O esquisito: Não vimos ninguém comentando isso até agora, então seremos cautelosos. A qualidade do conteúdo exibido nos belíssimos telões foi bem inconstante e ocasionalmente distraía, por um motivo peculiar.

Quando os visuais eram mais simples e minimalistas, como o vídeo de câmera de segurança de “Lonely Day” ou o coração batendo em “Psycho”, complementavam perfeitamente o som.

Mas em diversos casos, a banda usava vídeos e ilustrações que tinham aquela cara de inteligência artificial generativa. Sabe aquele desenho perfeitinho, mas bizarro nos detalhes? Aquela filmagem em que os atores parecem fingir serem humanos? Aquela animação por computação gráfica cheia de efeitos, que te faz pensar, “Nossa, isso foi caro, né?”, mas aí os efeitos se dissolvem numa massa homogênea simplesmente feia? O tipo de coisa totalmente sem alma que só a IA generativa é capaz de excretar?
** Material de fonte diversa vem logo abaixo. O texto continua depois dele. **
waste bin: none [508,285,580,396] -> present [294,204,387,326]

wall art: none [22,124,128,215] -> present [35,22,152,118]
Pois tinha muito disso tudo nos telões do System of a Down – ou ao menos parecia. Eu quero muito acreditar que estou errado, que cada uma das ilustrações pop art em “Radio/Video” foi feita por um artista, e que cada uma daquelas mulheres sorrindo para a câmera em “Dreaming” estava olhando para uma câmera de verdade. Mas fico em dúvida, porque só vejo duas alternativas: ou gastaram muito dinheiro contratando figurantes e ilustradores para gerar tanto conteúdo, ou economizaram milhares de dólares mandando alguém produzir tudo em algum programa.
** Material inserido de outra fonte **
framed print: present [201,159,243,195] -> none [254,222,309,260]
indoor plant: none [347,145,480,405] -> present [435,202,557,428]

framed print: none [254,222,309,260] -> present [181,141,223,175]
Seria uma “estética”? Se for, o gosto seria bem duvidoso. Para uma banda que defende tanto a integridade artística, fazer uso de uma “arte” por inteligência artificial generativa parece que vai contra a essência e o propósito da arte – a expressão de humanos. Para não dizer que não temos prova alguma, três dos quatro integrantes do grupo já divulgaram abertamente vídeos feito por essa tecnologia em suas redes sociais.

A maioria das pessoas nos shows talvez nem perceba isso tudo. Mas passamos tanto tempo aqui elogiando o público do SOAD – quem sabe ele não seja justamente o tipo que apoie arte feita por gente de verdade?

Mas, sim, foi um show muito bom. “Arrebatador”, vão dizer por aí.